BELO HORIZONTE, Brazil —
The state official in charge of security, Romulo de Carvalho Ferraz, told Brazilian media that 1,500 army troops will be on standby, but he said they were not expected to be needed. Ferraz said the troops had already been on standby before the other two matches in the city.
“I’m in favor of the protests,” Brazil striker Fred said Tuesday. “The people deserve better. But it has to be done without violence and without vandalism. Hopefully the demonstrations will be peaceful tomorrow, without confrontations with the police.”
Protesters have filled cities across the country to air a wide spectrum of grievances, including the high cost of hosting next year’s World Cup and the 2016 Olympics.
There have been many violent protests before Confederations Cup matches, including in Brasilia, Rio de Janeiro, Salvador and Fortaleza.
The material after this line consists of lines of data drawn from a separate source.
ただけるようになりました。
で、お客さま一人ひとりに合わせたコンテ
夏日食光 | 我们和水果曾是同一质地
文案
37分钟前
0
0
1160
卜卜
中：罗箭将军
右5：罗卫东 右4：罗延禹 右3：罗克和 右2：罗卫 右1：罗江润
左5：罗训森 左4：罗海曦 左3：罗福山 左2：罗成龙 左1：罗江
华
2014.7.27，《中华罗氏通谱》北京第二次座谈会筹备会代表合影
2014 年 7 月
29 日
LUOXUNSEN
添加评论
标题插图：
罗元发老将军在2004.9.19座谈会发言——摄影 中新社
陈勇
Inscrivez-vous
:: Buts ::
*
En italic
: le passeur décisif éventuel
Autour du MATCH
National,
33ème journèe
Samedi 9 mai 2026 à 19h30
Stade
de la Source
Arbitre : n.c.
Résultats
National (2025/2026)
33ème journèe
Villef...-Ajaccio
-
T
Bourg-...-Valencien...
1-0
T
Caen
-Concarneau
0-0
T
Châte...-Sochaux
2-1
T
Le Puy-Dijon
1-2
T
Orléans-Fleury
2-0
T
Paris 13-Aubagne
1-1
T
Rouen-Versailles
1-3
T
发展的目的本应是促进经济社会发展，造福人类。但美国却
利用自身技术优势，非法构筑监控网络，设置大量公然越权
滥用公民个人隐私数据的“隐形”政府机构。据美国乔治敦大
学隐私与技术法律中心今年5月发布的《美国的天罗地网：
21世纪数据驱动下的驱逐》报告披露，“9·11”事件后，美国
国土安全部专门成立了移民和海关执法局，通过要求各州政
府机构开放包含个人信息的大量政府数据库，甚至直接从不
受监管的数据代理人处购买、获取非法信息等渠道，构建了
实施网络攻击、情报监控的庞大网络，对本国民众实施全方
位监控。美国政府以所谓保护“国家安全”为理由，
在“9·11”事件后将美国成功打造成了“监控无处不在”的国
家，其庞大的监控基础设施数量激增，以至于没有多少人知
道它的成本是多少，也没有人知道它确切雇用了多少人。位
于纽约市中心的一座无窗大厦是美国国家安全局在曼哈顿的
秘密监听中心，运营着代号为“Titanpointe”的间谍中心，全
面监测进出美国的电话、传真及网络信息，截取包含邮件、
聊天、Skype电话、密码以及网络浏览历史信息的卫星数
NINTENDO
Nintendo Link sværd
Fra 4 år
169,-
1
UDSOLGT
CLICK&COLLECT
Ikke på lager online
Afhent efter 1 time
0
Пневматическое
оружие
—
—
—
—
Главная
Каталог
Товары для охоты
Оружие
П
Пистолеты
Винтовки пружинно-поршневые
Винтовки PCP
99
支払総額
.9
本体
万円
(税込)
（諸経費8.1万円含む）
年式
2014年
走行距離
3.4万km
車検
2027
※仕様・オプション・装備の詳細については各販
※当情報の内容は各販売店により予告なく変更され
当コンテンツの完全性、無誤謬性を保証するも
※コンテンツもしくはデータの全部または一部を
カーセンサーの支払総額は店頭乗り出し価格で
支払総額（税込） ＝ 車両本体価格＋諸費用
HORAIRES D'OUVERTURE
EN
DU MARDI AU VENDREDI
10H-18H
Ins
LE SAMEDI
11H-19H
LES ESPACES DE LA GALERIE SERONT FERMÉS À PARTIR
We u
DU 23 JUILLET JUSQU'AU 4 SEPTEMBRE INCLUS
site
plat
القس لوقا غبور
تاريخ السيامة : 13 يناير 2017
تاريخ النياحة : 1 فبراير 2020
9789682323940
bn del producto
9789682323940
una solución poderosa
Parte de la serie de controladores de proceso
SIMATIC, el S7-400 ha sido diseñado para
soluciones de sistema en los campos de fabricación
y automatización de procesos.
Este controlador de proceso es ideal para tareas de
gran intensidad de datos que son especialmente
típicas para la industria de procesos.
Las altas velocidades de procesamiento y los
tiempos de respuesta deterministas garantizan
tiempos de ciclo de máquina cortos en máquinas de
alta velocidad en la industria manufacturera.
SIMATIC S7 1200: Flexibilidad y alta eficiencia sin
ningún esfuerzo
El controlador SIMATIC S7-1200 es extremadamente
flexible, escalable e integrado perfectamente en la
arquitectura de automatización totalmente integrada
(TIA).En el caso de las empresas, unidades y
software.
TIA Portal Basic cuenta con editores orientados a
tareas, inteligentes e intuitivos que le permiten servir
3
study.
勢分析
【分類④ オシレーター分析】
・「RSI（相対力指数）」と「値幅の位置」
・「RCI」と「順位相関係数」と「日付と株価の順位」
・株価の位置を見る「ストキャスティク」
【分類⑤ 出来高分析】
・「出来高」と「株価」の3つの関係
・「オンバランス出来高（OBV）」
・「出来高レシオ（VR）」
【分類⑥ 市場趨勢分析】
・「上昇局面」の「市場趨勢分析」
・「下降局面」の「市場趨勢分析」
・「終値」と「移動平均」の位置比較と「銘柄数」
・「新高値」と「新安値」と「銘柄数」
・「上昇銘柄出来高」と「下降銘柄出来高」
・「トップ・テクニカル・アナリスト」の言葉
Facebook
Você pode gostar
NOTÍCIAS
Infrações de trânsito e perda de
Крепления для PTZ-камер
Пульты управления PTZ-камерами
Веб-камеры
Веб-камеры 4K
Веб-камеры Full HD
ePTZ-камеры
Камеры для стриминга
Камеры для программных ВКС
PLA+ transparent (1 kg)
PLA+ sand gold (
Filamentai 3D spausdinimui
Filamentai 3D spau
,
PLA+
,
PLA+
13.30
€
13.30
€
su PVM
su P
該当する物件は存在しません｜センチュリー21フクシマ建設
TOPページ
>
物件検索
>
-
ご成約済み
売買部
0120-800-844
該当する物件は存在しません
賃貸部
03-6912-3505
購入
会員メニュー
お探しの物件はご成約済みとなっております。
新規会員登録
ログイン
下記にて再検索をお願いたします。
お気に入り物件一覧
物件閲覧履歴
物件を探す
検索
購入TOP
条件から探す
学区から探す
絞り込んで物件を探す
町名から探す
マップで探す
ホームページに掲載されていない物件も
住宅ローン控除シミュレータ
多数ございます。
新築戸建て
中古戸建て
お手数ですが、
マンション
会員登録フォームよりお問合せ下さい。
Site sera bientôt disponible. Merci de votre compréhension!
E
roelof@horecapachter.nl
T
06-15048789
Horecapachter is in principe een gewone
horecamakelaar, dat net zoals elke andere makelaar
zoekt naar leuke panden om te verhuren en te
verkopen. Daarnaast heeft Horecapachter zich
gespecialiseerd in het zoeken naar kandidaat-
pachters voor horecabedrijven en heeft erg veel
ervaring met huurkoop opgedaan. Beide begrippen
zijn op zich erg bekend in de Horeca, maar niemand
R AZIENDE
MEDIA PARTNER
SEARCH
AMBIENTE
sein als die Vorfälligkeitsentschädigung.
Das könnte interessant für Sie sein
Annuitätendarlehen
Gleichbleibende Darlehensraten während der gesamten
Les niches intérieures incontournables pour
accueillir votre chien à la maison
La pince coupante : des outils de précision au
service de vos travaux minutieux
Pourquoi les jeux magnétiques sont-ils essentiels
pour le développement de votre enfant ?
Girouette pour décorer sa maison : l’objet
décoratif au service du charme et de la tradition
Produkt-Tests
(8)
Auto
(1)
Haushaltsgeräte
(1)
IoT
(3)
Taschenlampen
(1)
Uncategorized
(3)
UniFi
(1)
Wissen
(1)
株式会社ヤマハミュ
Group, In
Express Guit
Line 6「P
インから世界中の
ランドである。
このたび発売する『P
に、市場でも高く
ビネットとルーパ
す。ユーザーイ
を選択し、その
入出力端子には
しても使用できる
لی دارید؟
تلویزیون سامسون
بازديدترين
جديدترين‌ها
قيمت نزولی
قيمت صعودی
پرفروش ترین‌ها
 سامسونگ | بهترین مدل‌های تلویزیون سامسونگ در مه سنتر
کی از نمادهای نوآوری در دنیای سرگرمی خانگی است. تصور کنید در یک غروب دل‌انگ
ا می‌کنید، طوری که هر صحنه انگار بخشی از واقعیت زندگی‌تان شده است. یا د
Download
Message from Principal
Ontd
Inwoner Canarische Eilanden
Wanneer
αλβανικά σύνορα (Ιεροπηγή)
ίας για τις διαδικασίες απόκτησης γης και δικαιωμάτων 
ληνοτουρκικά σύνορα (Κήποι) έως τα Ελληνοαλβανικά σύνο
On Saturday, police estimated that about 60,000 demonstrators gathered in a central square in Belo Horizonte before heading toward the Mineirao Stadium before the match between Japan and Mexico. Riot police fired rubber bullets and used gas bombs and pepper spray to keep the protesters from advancing near the venue.
On Tuesday, protesters returned to the streets in smaller, sporadic protests in a handful of Brazilian cities. They came one day after President Dilma Rousseff proposed a wide range of actions to reform Brazil’s political system.